Tier	Who decides?	When it runs
Systematic retry	Developer	Retries happen automatically before the LLM ever sees the error
Intelligent retry	LLM	Error context is returned to the agent loop; the model chooses what to do next

Both tiers are active inside agent.run() and any programmatic tool call.

Quick Start¶

from cogent import Agent
from cogent.agent.resilience import ResilienceConfig

# Default: 3 retries, exponential-jitter backoff, hand off to LLM on exhaustion
agent = Agent(name="Bot", model=model, tools=[...])

# Explicit config
agent = Agent(
    name="Bot",
    model=model,
    tools=[...],
    resilience=ResilienceConfig(
        max_retries=3,
        strategy="exponential_jitter",
    ),
)

Systematic Retry¶

The framework retries the failing tool call mechanically using the configured backoff schedule. The LLM is not consulted during this tier.

agent = Agent(
    name="ReliableBot",
    model=model,
    tools=[flaky_api],
    observer="detailed",       # see retry events in output
    resilience=ResilienceConfig(
        max_retries=3,
        strategy="exponential",
        base_delay=1.0,
        max_delay=30.0,
    ),
)
result = await agent.run("Fetch the report")
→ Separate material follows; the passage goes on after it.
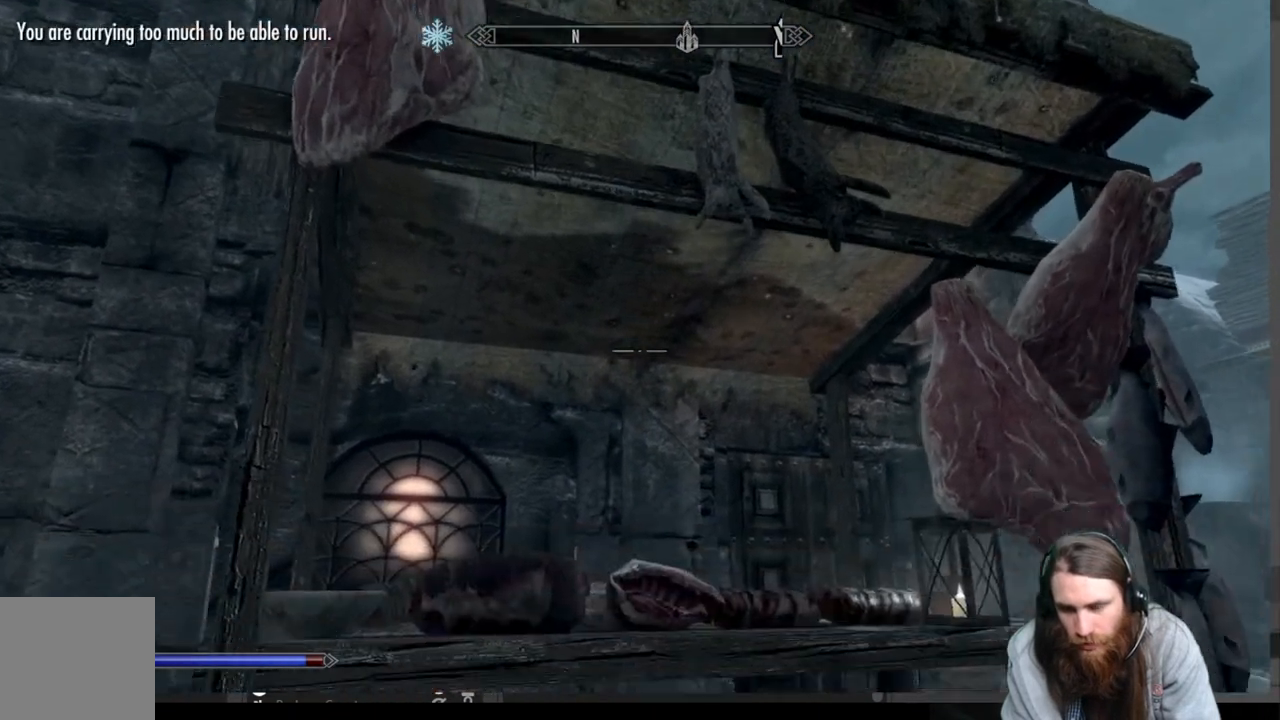
{"buttons": [], "left_stick": "center", "right_stick": "center", "events": [[200, "left_stick", "center"], [200, "right_stick", "center"], [383, "B", "down"], [467, "B", "up"]]}
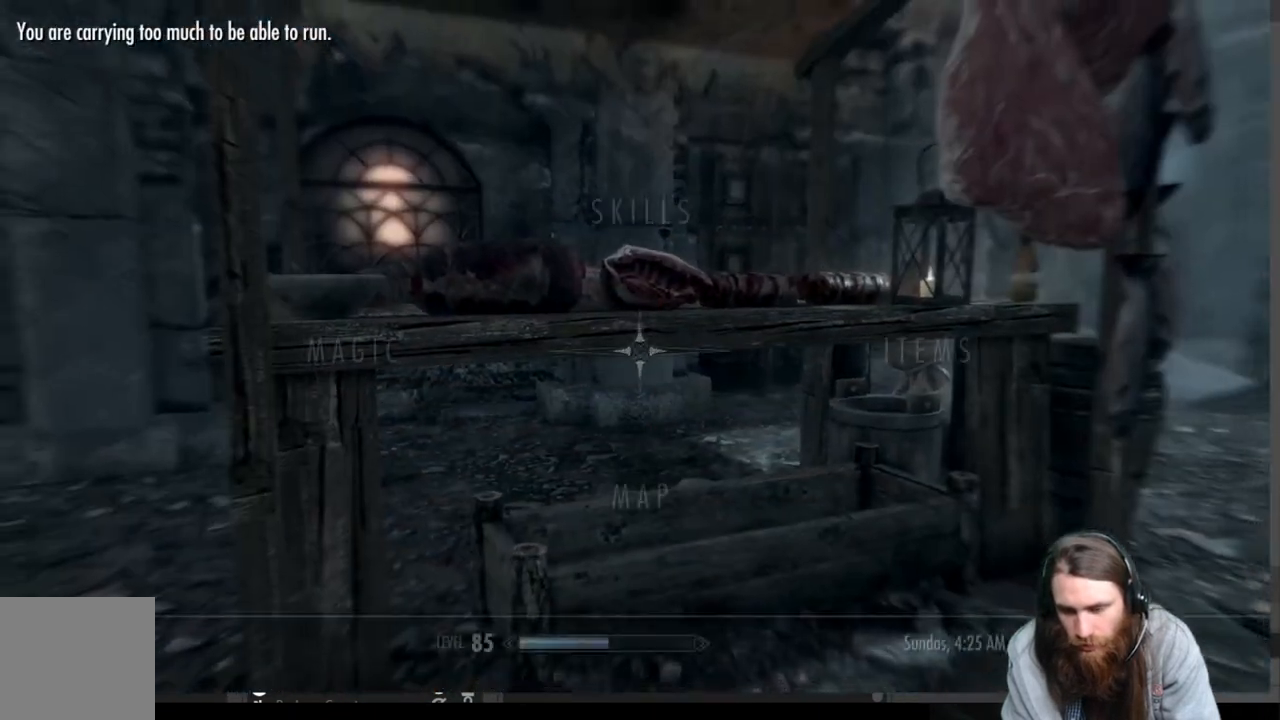
{"buttons": [], "left_stick": "center", "right_stick": "center", "events": []}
# Inspect retry events after the run
errors = result.events_of("tool.error")
print(f"Tool was retried {len(errors)} time(s)")

Backoff Strategies¶

Value	Behaviour
`"exponential_jitter"`	`base_delay × 2^(attempt-1)` plus random jitter (default)
`"exponential"`	`base_delay × 2^(attempt-1)`, no jitter
`"linear"`	`base_delay × attempt`
`"fixed"`	Constant `base_delay` between retries
`"none"`	No delay

Strategy values are case-insensitive strings or RetryStrategy enum members.

Retryable vs. Non-Retryable Errors¶

By default the policy retries on ConnectionError, TimeoutError, OSError, and any exception whose message contains common transient-error patterns ("rate limit", "503", "too many requests", etc.).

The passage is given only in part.